Another interesting fact is that the standard “patriotic” and nationalist vocabulary is used exclusively by the authorities. The cumbersome semantic categories of “Fatherland,” “Motherland,” “defence of own country,” and “external threats” are the only available linguistic tools for Lukashenka’s analogous autocracy. The creativity with which the public is using language for the needs of protest stands in strong contrast to the uninspiring state propaganda. Surprisingly, in just a few months, the society in Belarus has deconstructed the entire ideology of power.

Lukashism, a term that certainly flattered the authorities, suggests the existence of a serious ideological construct. Like other autocratic -isms (Stalinism, Hitlerism, Putinism, etc.), it assumes not only the discursive capacity to introduce ideology, but also the specific characteristics that distinguish it from other political systems. In this case, ideology would not only be what power proclaims, but also what its adepts believe. Belief in a “leader,” no matter what, is the result of painstaking work in which minds and state structures have invested in for years. In just a couple of months, Lukashism has transformed from a long-term ideological long-build to a phantom idea of a minority.

Yabat’ka

The Belarusian protest has literally crushed all the semantics of “Batka” (father of the nation). Yesterday’s Lukashists became “yabat’kas” in an instant. Besides the fact that the semantic derivation of the word is associated with the Russian vulgarism “yebat” (“fuck”), it is interesting from a perspective of cultural meanings. Yabatka is a neologism based on the tracing of the popular symbol of solidarity in Russian “Ya/my” (I am/We are). It was actively used in the combination “I am/We are Batka” by state propaganda and the regime’s PR during the first months of the protests.
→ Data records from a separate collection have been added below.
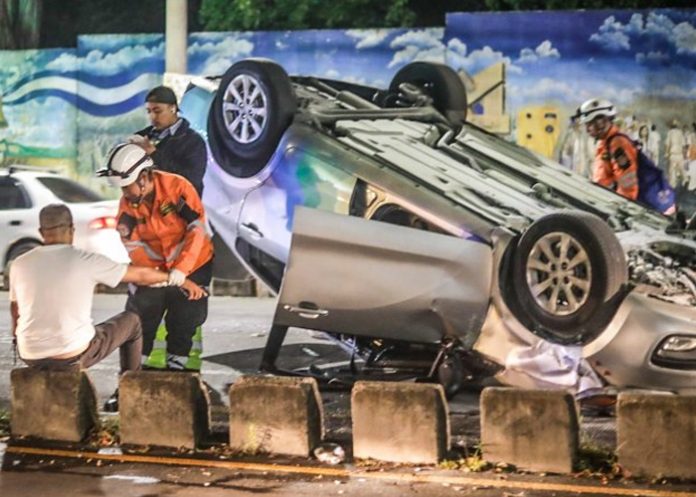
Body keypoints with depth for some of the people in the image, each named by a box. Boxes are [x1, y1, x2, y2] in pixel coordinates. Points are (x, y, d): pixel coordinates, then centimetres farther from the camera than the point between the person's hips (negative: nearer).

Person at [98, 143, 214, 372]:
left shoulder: (178, 188, -25)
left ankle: (177, 363, 23)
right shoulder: (127, 204, -11)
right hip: (154, 269, 3)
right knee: (139, 314, 4)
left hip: (192, 265, -3)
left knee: (183, 319, 6)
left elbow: (197, 229, -25)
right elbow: (133, 243, -10)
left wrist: (182, 268, -32)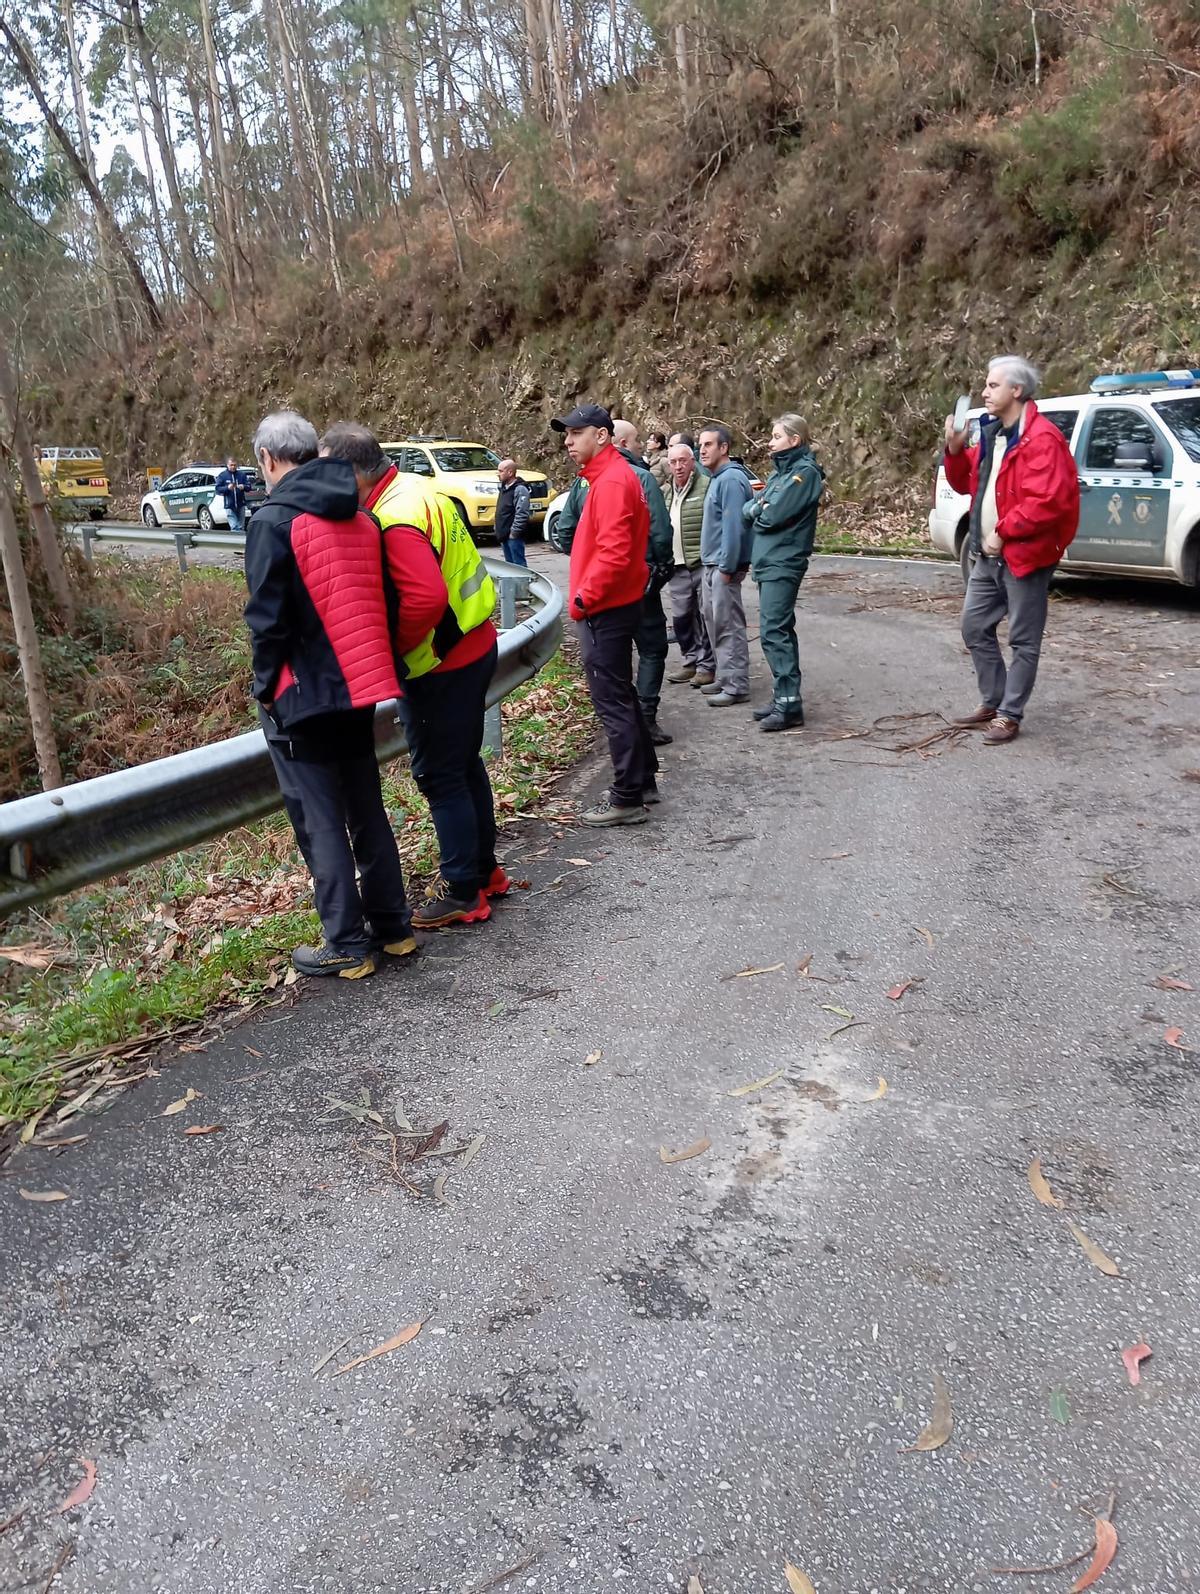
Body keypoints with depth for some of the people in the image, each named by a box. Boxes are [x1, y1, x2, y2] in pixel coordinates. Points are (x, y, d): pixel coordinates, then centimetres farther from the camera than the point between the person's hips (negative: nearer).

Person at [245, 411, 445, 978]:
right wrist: (369, 662, 17)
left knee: (320, 822, 2)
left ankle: (348, 946, 10)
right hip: (358, 687, 7)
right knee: (366, 809, 16)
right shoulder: (359, 519, 8)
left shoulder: (273, 520, -12)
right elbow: (381, 603, 11)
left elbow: (267, 620, -15)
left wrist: (266, 688, -3)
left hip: (300, 697, -7)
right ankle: (392, 926, 25)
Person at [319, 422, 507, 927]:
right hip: (474, 648, 10)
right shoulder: (414, 490, 8)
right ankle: (483, 869, 34)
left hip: (442, 667, -10)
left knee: (440, 777, 1)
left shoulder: (396, 521, -23)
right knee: (465, 765, 20)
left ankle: (462, 893, 12)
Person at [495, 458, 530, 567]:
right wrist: (498, 528, 18)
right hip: (504, 535, 10)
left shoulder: (520, 489, -14)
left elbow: (522, 514, -21)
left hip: (514, 536, -10)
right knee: (509, 564, 15)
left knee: (518, 564, -7)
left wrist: (514, 532, -20)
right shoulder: (504, 487, 16)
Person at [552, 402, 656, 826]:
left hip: (605, 611, -11)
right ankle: (643, 780, 28)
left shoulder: (612, 482, -16)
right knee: (621, 696, 17)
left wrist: (584, 598, -18)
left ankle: (627, 799, 1)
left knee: (612, 702, -6)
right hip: (613, 606, 11)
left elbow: (613, 553, -25)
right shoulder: (609, 476, 16)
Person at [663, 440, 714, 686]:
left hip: (703, 564, -7)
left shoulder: (707, 486, -8)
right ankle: (690, 661, 24)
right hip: (677, 566, 7)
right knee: (681, 617, 12)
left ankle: (707, 665, 9)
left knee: (706, 615, 0)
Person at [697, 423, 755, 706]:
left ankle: (736, 686, -2)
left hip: (724, 566, -10)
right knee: (714, 622, 15)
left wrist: (726, 566, -22)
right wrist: (713, 564, 18)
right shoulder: (717, 478, 16)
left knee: (729, 626, -6)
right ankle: (724, 677, 25)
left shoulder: (731, 479, -15)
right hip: (712, 565, 10)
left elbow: (734, 525, -21)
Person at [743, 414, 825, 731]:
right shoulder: (781, 471, 18)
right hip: (769, 562, 9)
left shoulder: (804, 472, -10)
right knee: (779, 631, 11)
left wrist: (755, 510, 1)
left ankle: (789, 705, -10)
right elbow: (751, 509, 12)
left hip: (783, 564, -9)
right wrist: (757, 509, -8)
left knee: (774, 633, -11)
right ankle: (783, 697, 17)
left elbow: (772, 515, -19)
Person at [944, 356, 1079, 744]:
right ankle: (991, 703, 26)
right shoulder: (991, 433, 12)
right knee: (975, 628, 14)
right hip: (989, 554, 9)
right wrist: (955, 451, 2)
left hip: (1024, 554, -9)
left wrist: (1003, 532, -19)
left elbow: (1046, 502, -25)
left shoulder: (1042, 438, -16)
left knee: (1023, 641, 1)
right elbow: (966, 484, 19)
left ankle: (1009, 715, 7)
According to the narrative of the protesters, “yabat’ka” is an opportunist and careerist, an individual without social and professional skills, seeking the approval of those in power through absolute social degradation. Following 26 years in power, Lukashenka was left with analogue adepts, aggressive and imitating love yabat’kas. Obviously in a world dominated by the national categorisation of “us” and “them,” in which the authorities exploit and manipulate the national discourse, it is impossible to completely clear oneself of the semantic attachment to the concepts of the people or the nation.

However, in just half a year, the Belarusian protest has shown that the mechanisms of transforming the nation into a civic society are quite feasible under the proper stress situation. The public was able to demonstrate its full autonomous provision outside the national standard. And, of course, this happened in conditions of an absolute autocracy. The uniqueness of the Belarusian case is that, gradually passing through all the stages of accepting the collapse of the empire, society has managed to evolve from a “failed” one into a modern one without national complexes. Although it should be noted that this evolution is not fully complete. There is an ideological ambiguity that depends directly on the language of politics. In case the language of politics begins to dominate the public consciousness. People believe in it and the process of transformation could drag on for many years.

Surely though it is too early to speak about the public deconstruction of the ideological and cultural space of post-Soviet Belarus. But for the first time the entire society is given an opportunity to publicly oppose the existing norms and ideology. A society that had been “partisaning” for years and did not want to fit into the canonical algorithms of the collective self declared its desire to (de)structure them. Naturally, contradictions and ideological oxymorons will remain, but the baggage of meta-narratives will not go away by itself. There will be a lot of image work and one will have to constantly combine the present with the incongruous past. Contemporary world issues will emerge, such as the problems of socially excluded groups, discrimination, racism, gender inequality, class divisions, etc. Yet, a definite step forward has been made, and even without the realisation of political goals. Society can move towards a post-national future on its own and solve its problems autonomously from the state or external factors.